Exercise goal:
Set down the data below exactly; pictures stay out.

Raw data:
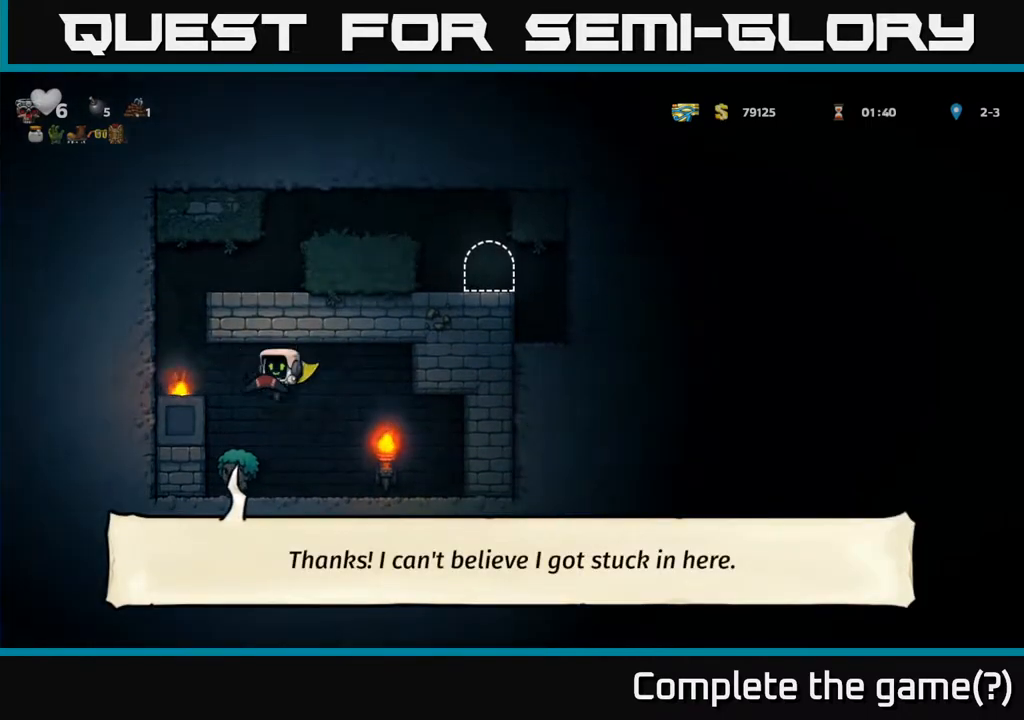
{"buttons": ["DPAD_LEFT"], "left_stick": "center", "right_stick": "center", "events": [[33, "A", "up"], [200, "A", "down"], [383, "A", "up"]]}
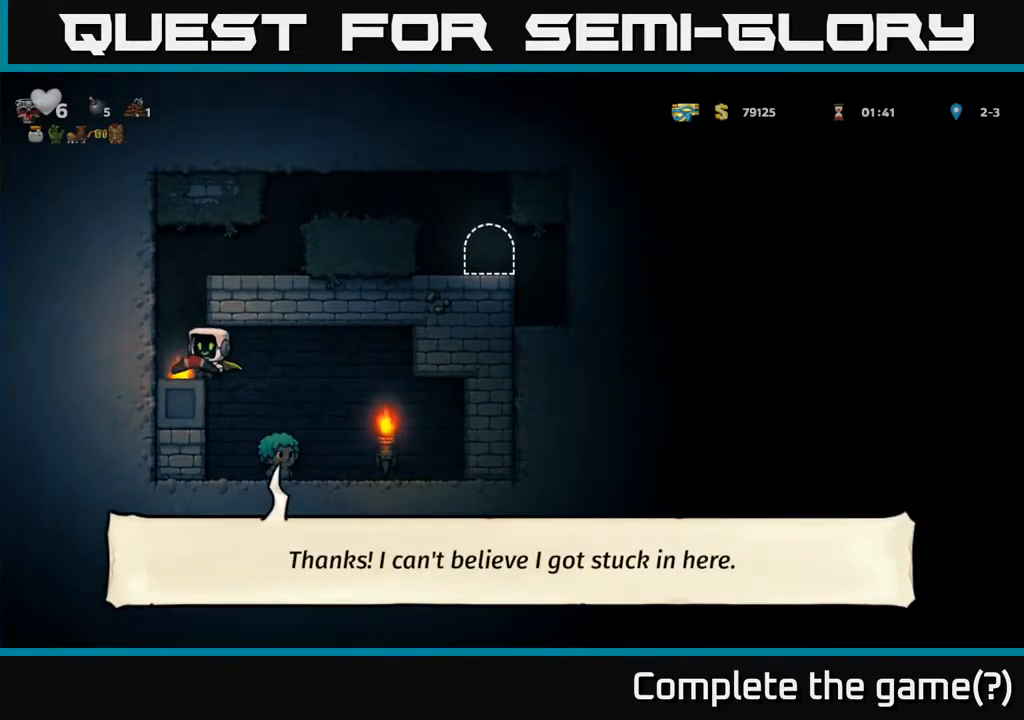
{"buttons": ["A", "DPAD_LEFT"], "left_stick": "center", "right_stick": "center", "events": [[83, "A", "down"], [183, "A", "up"], [400, "A", "down"]]}
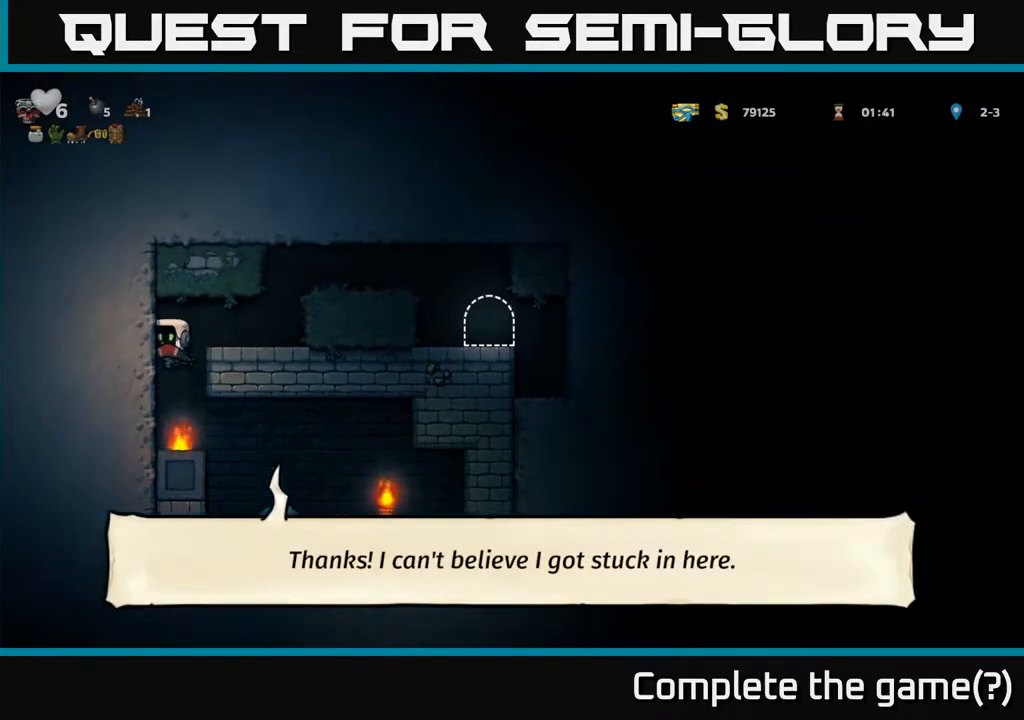
{"buttons": ["DPAD_RIGHT"], "left_stick": "center", "right_stick": "center", "events": [[33, "A", "up"], [67, "DPAD_LEFT", "up"], [233, "DPAD_RIGHT", "down"], [267, "A", "down"], [450, "A", "up"]]}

Solved exercise:
{"buttons": ["DPAD_LEFT"], "left_stick": "center", "right_stick": "center", "events": [[33, "A", "up"], [200, "A", "down"], [383, "A", "up"]]}
{"buttons": ["A", "DPAD_LEFT"], "left_stick": "center", "right_stick": "center", "events": [[83, "A", "down"], [183, "A", "up"], [400, "A", "down"]]}
{"buttons": ["DPAD_RIGHT"], "left_stick": "center", "right_stick": "center", "events": [[33, "A", "up"], [67, "DPAD_LEFT", "up"], [233, "DPAD_RIGHT", "down"], [267, "A", "down"], [450, "A", "up"]]}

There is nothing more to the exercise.